ARRÊT : CONTRADICTOIRE
Prononcé publiquement le 31 mars 2026 par mise à disposition de l’arrêt au greffe de la cour, les parties ayant été préalablement avisées dans les conditions prévues au deuxième alinéa de l’article 450 du code de procédure civile.
Signé par M. ACQUARONE, conseiller, faisant fonction de président et par Mme BERTHET, greffier, auquel la minute de la décision a été remise par le magistrat signataire.
EXPOSÉ DU LITIGE :
La SCI JULES FERRYest propriétaire de locaux à usage professionnel situés [Adresse 1], à AURILLAC, et ses gérants, Messieurs [K] [Q] et [Y] [G], avocats, y ont exercé leur activité professionnelle. Ils se sont associés avec Monsieur [V] [B], également avocat, qui s’est installé dans les locaux en 2007. Il a quitté les lieux dans le courant de l’année 2016.
La SCI JULES FERRY, arguant d’une dette de loyer incombant à Monsieur [V] [B] au titre des années 2015 et 2016 et de frais d’enlèvement d’archives, a mis en demeure ce dernier de payer les sommes de l0 002,44 euros et 1340,00 euros.
Par acte d’huissier de justice signifié le 16 décembre 2019, la SCI JULES FERRY a assigné Monsieur [V] [B] devant le tribunal judiciaire de CLERMONT- FERRAND.
Suivant le jugement n° RG 19/04843 rendu le 6 décembre 2022, le tribunal judiciaire de CLERMONT-FERRAND, statuant par jugement contradictoire a rendu la décision suivante :
— déboute la SCI JULES FERRY de sa demande relative au paiement des loyers,
— déboute Monsieur [V] [B] de sa demande relative au remboursement d’un trop-perçu de quote-part de loyer,
— déboute la SCI JULES FERRY de sa demande relative aux frais d’enlèvement d’archives,
— condamne la SCI JULES FERRY aux dépens,
— condamne la SCI JULES FERRY à verser à Monsieur [V] [B] la somme de 2000 euros au titre de l’article 700 du code de procédure civile.

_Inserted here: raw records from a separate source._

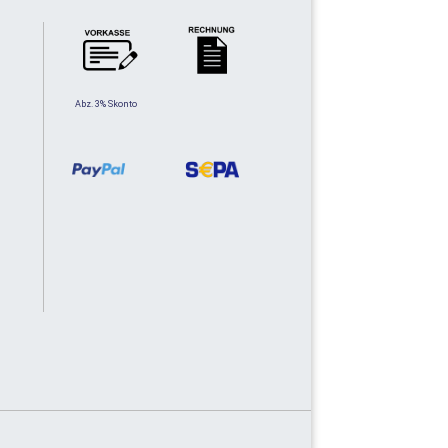
Abz. 3% Skonto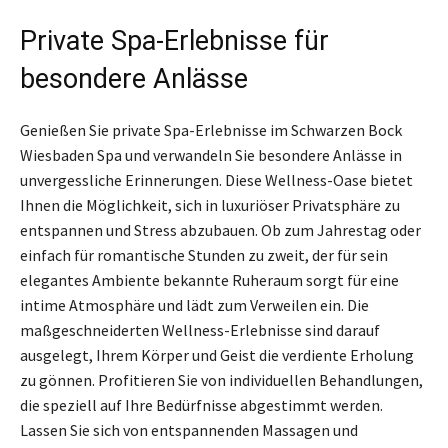
Private Spa-Erlebnisse für
besondere Anlässe
Genießen Sie private Spa-Erlebnisse im Schwarzen Bock
Wiesbaden Spa und verwandeln Sie besondere Anlässe in
unvergessliche Erinnerungen. Diese Wellness-Oase bietet
Ihnen die Möglichkeit, sich in luxuriöser Privatsphäre zu
entspannen und Stress abzubauen. Ob zum Jahrestag oder
einfach für romantische Stunden zu zweit, der für sein
elegantes Ambiente bekannte Ruheraum sorgt für eine
intime Atmosphäre und lädt zum Verweilen ein. Die
maßgeschneiderten Wellness-Erlebnisse sind darauf
ausgelegt, Ihrem Körper und Geist die verdiente Erholung
zu gönnen. Profitieren Sie von individuellen Behandlungen,
die speziell auf Ihre Bedürfnisse abgestimmt werden.
Lassen Sie sich von entspannenden Massagen und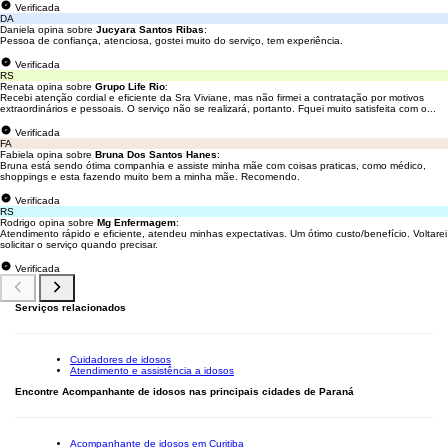
Verificada
DA
Daniela opina sobre
Jucyara Santos Ribas
:
Pessoa de confiança, atenciosa, gostei muito do serviço, tem experiência.
Verificada
RS
Renata opina sobre
Grupo Life Rio
:
Recebi atenção cordial e eficiente da Sra Viviane, mas não firmei a contratação por motivos
extraordinários e pessoais. O serviço não se realizará, portanto. Fquei muito satisfeita com o...
Verificada
FA
Fabiela opina sobre
Bruna Dos Santos Hanes
:
Bruna está sendo ótima companhia e assiste minha mãe com coisas praticas, como médico,
shoppings e esta fazendo muito bem a minha mãe. Recomendo.
Verificada
RS
Rodrigo opina sobre
Mg Enfermagem
:
Atendimento rápido e eficiente, atendeu minhas expectativas. Um ótimo custo/benefício. Voltarei
solicitar o serviço quando precisar.
Verificada
Serviços relacionados
Cuidadores de idosos
Atendimento e assistência a idosos
Encontre Acompanhante de idosos nas principais cidades de Paraná
Acompanhante de idosos em Curitiba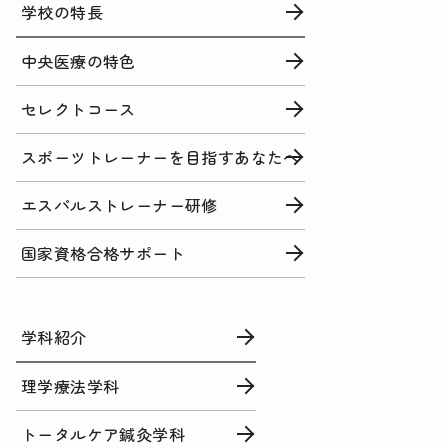
学校の特長
中央医療の特色
セレクトコース
スポーツトレーナーを目指すあなたへ
エスパルストレーナー研修
国家資格合格サポート
学科紹介
理学療法学科
トータルケア鍼灸学科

Par déclaration formalisée par le RPVA le 23 février 2023, le conseil de la SCI JULES FERRY a interjeté appel du jugement susmentionné, en ce qu’il a :
— Débouté la SCI JULES FERRY de sa demande de voir condamner Monsieur [V] [B] à lui payer la somme de 10.002,44 euros, montant du solde des loyers et charges relatif aux locaux situés [Adresse 3] à Aurillac pour la période du 1er janvier 2015 au 31 décembre 2016, avec les intérêts au taux légal à compter de la mise en demeure du 2 octobre 2017
— Débouté la SCI JULES FERRY de sa demande de voir condamner Monsieur [V] [B] à lui payer la somme de 1.340 € pour sa participation aux travaux d’enlèvement et de traitement des archives par les établissements FABRUDE RECYCLAGE.
— Débouté la SCI JULES FERRY de sa demande de voir condamner Monsieur [V] [B] à lui la somme de 1.500 € au titre de l’article 700 du Code de Procédure Civile
— Condamné la SCI JULES FERRY aux dépens ainsi qu’au paiement d’une somme de 2.000 € au titre de l’article 700 du Code de Procédure Civile au profit de Monsieur [V] [B].

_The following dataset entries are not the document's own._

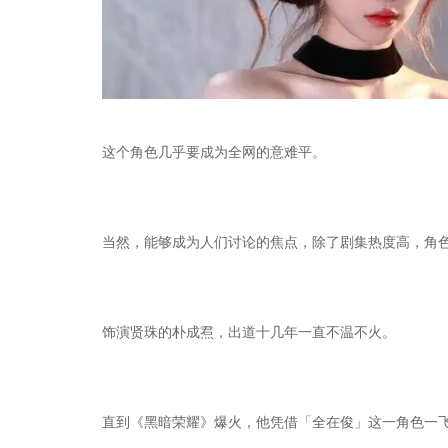
这个角色几乎要成为全网的意难平。
当然，能够成为人们讨论的焦点，除了剧集热度高，角
饰演贤珠的朴成焄，出道十几年一直不温不火。
直到《黑暗荣耀》爆火，他凭借「全在俊」这一角色一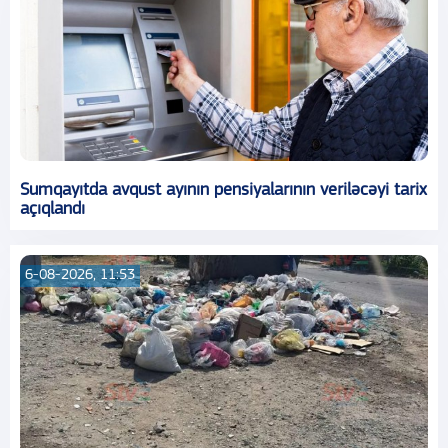
Sumqayıtda avqust ayının pensiyalarının veriləcəyi tarix
açıqlandı
6-08-2026, 11:53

Par dernières conclusions d’appelant notifiées par le RPVA le 27 octobre 2023, la SCI JULES FERRY demande de :
— réformer le jugement rendu par le Tribunal judiciaire de CLERMONT-FERRAND le 6 décembre 2022 et statuant à nouveau :
— condamner Monsieur [V] [B] à payer à la SCI JULES FERRY prise en la personne de ses liquidateurs amiables, Monsieur [Y] [G] et Monsieur [K] [Q] les sommes suivantes :
* 10.002,44 euros, montant correspondant au solde des loyers et charges relatifs aux locaux sis [Adresse 1] à [Localité 4], pour la période du 1er janvier 2015 au 31 décembre 2016, avec les intérêts au taux légal à compter de la mise en demeure du 2 octobre 2017,
* 1.340 euros, pour sa participation aux travaux d’enlèvement et de traitement des archives par les Etablissements FABRUDE RECYCLAGE,
* 2.000 euros sur le fondement des dispositions de l’article 700 du Code de Procédure Civile, ainsi qu’aux entiers dépens,
— confirmer le jugement rendu par le tribunal judiciaire de CLERMONT-FERRAND en ce qu’il a débouté Monsieur [V] [B] de ses contestations et réclamations et en particulier de sa demande de reversement de la somme de 2.032,52 euros à titre de trop perçu.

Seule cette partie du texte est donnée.